# Tasks
A) In the GrapeTree guide, replace "comparison table" with "results table" and write out the part from "GrapeTree export function" to "a network drive.".
B) Summarize the GrapeTree guide in two sentences.

# Provided passage
For very large data sets with thousands of samples it is recommended to use GrapeTree for drawing a Minimum Spanning Tree (MST).

Installation of GrapeTree on WSL

GrapeTree can be installed into a conda environment using the following command on Windows Subsystem For Linux (WSL).

  • Step 1: Open the start menu, type wsl -d ridom_ubuntu and choose to execute it.
  • Step 2: If the computer requires a proxy to access the Internet, the proxy configuration must be configured first in the WSL. This can be done by placing a file named .condarc in the Linux users home directory containing the proxy configuration. The file can be created with the following command replacing PROXYSERVER:PROXYPORT with your proxy-server and -port:
echo -e "\nproxy_servers:\n http: http://PROXYSERVER:PROXYPORT\n https: http://PROXYSERVER:PROXYPORT\n" >> ~/.condarc
  • Step 3: When the black WSL console window has started up, enter the command:
conda create --name grapetree -c bioconda grapetree

Creating a GrapeTree MST from a SeqSphere+ Comparison Table

GrapeTree export function
GrapeTree browser window
  • Step 1: Choose in the comparison table menu the function File | Export profile and metadata files for GrapeTree (tsv). This function will create two TSV files: one profile file, containing the allelic profiles and one metadata file, containing the epi metadata from the comparison table. To be accessible from the WSL, these files must be saved locally on your computer, i.e. on you C or D drive, not on a network drive.

# Data under study
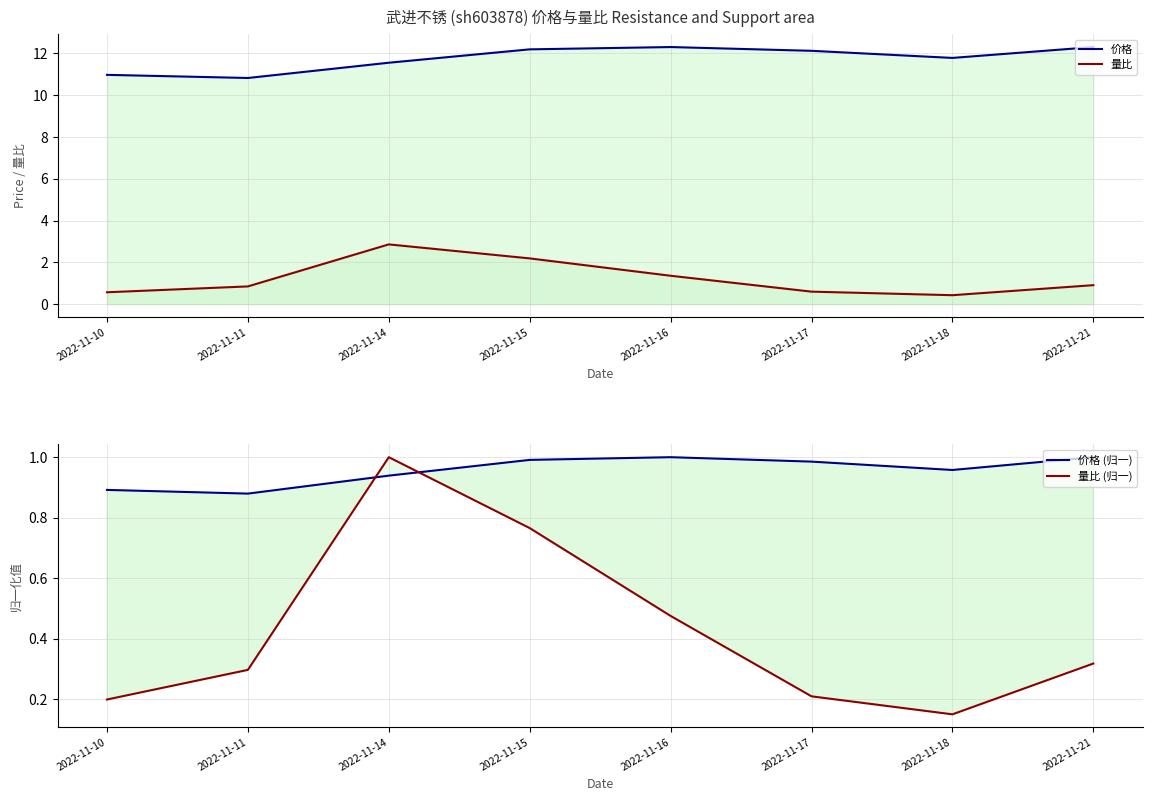

The value of 量比 (归一) at 2022-11-11 is 0.4. True or false?

False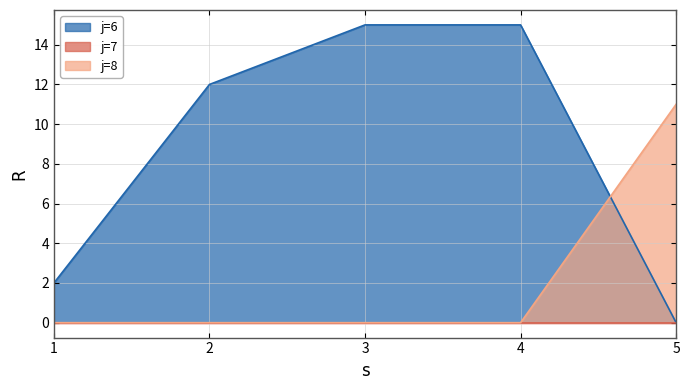

What is the average value of the j=8 series?

2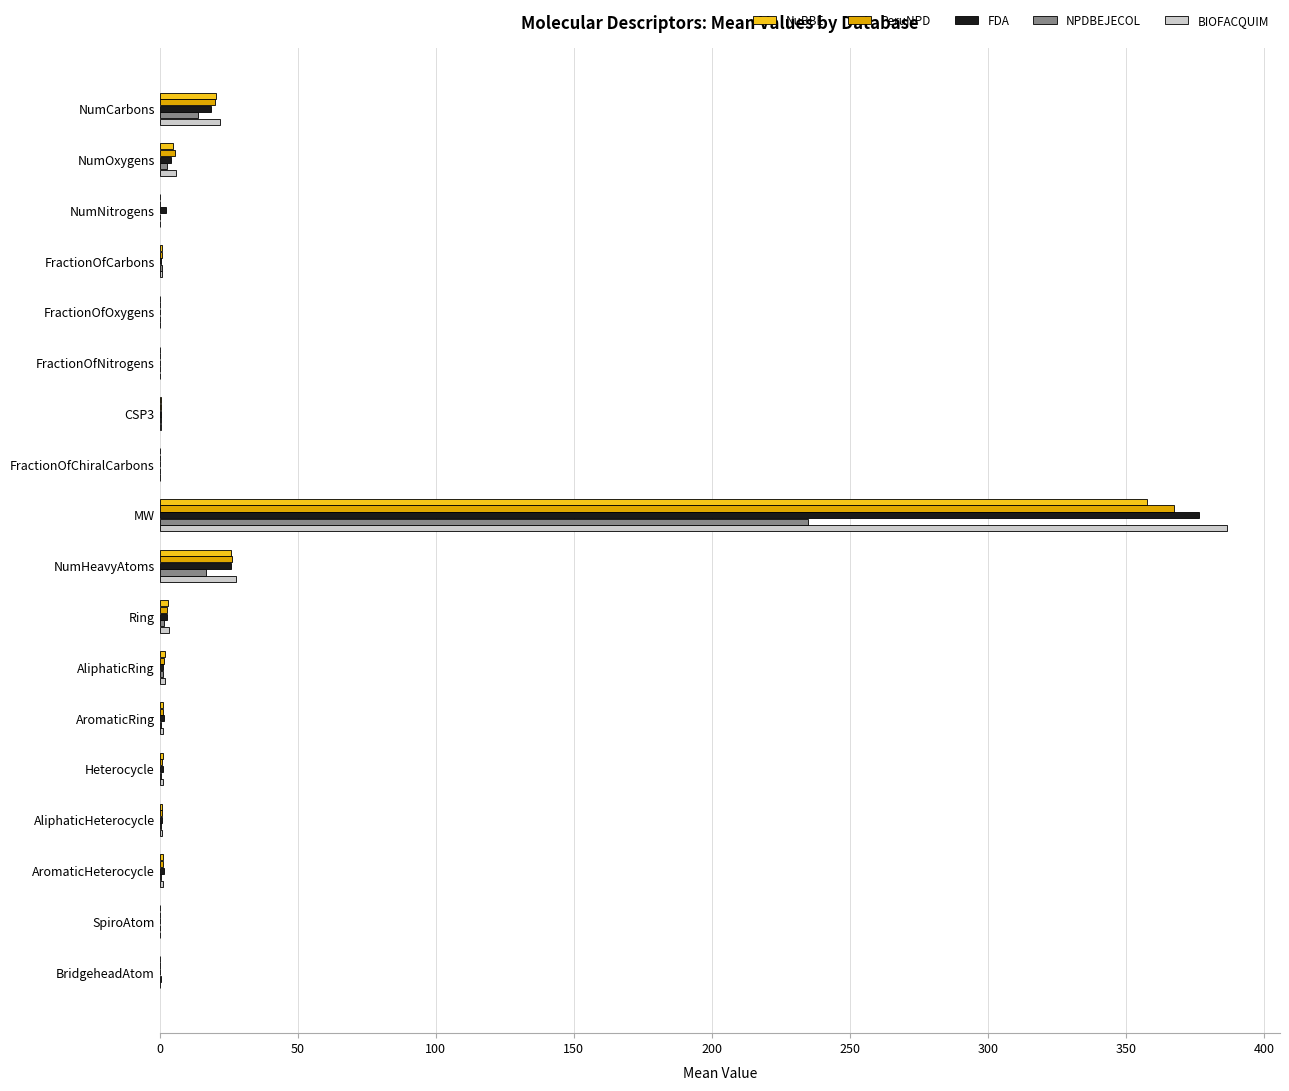

At which category is the sum across all series the highest?

MW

# Numbered responses
A)
GrapeTree export function
GrapeTree browser window
  • Step 1: Choose in the results table menu the function File | Export profile and metadata files for GrapeTree (tsv). This function will create two TSV files: one profile file, containing the allelic profiles and one metadata file, containing the epi metadata from the results table. To be accessible from the WSL, these files must be saved locally on your computer, i.e. on you C or D drive, not on a network drive.

B) The GrapeTree guide recommends GrapeTree for drawing a Minimum Spanning Tree from very large data sets and explains how to install it into a conda environment on WSL, first configuring a proxy in a .condarc file if the computer needs one. It then explains how to export a profile file and a metadata file in TSV format from a SeqSphere+ comparison table, which must be saved locally rather than on a network drive so that WSL can access them.